(Collected data)
◇ ◇ ◇ ◇
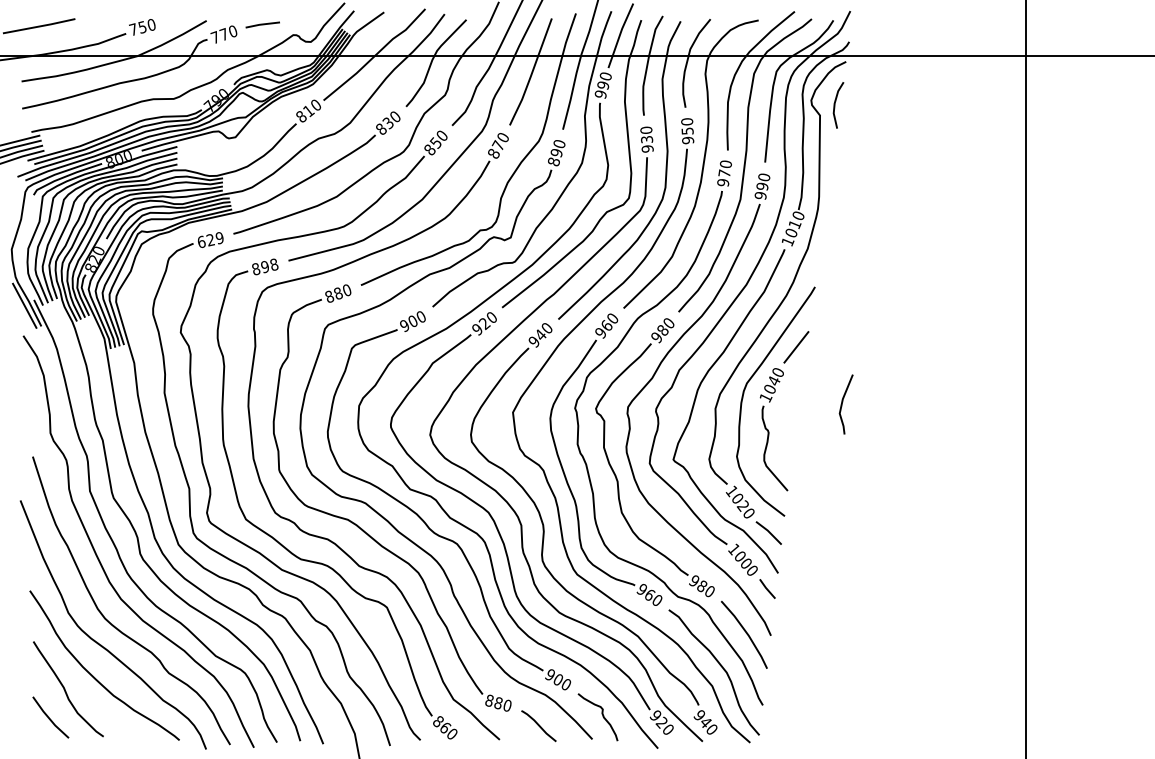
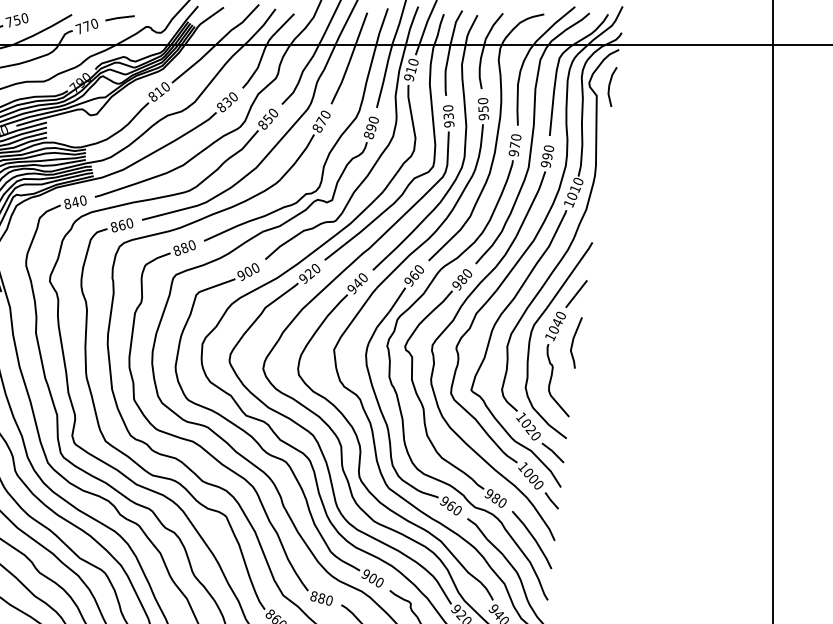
text: (603, 85) -> (411, 70), 990 -> 910
text: (210, 240) -> (75, 202), 629 -> 840
text: (269, 265) -> (125, 224), 898 -> 860
line: (843, 402) -> (574, 341), moved

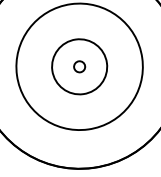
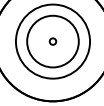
circle: (78, 66) -> (52, 41), size x1.6

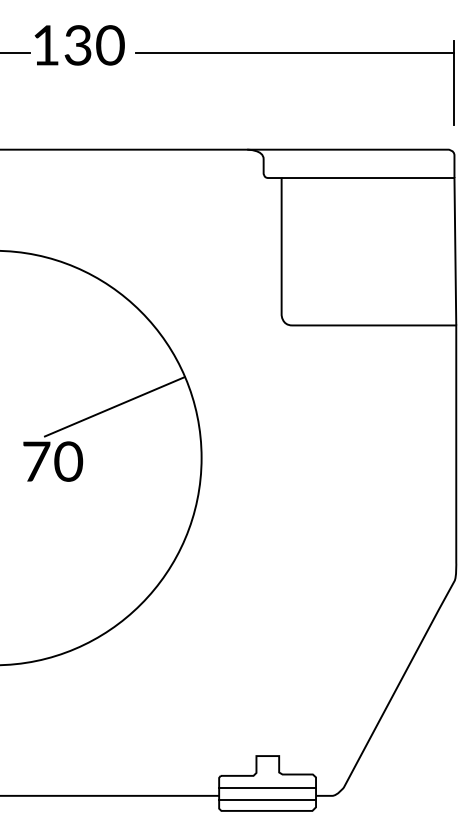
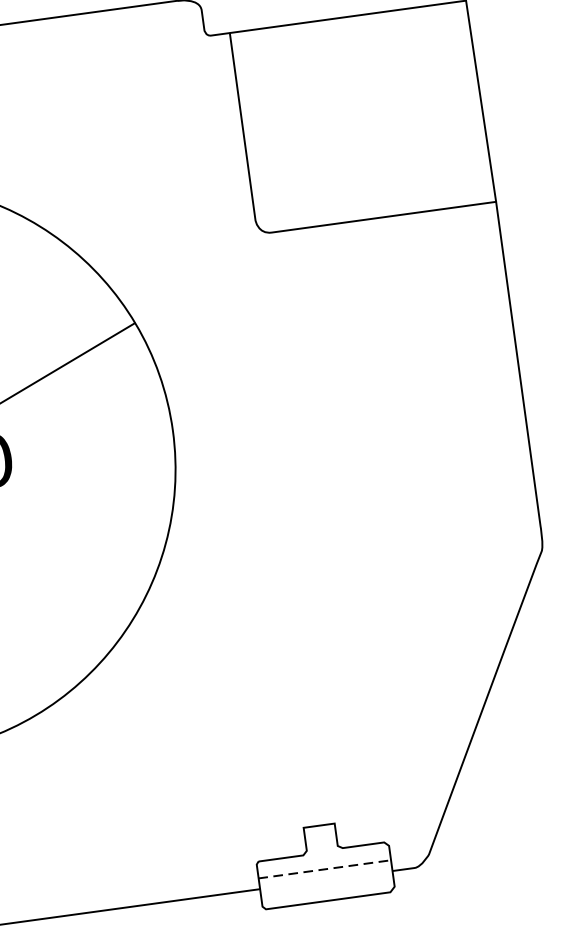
line: (267, 787) -> (324, 868), solid -> dashed
line: (266, 800) -> (325, 886), removed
◇ ◇ ◇ ◇
EXERCISE REQUIREMENTS:
Each entry must be reproduced word for word, and any image among them left out.

ANSWER FOR THIS EXERCISE:
text: (603, 85) -> (411, 70), 990 -> 910
text: (210, 240) -> (75, 202), 629 -> 840
text: (269, 265) -> (125, 224), 898 -> 860
line: (843, 402) -> (574, 341), moved

circle: (78, 66) -> (52, 41), size x1.6

line: (267, 787) -> (324, 868), solid -> dashed
line: (266, 800) -> (325, 886), removed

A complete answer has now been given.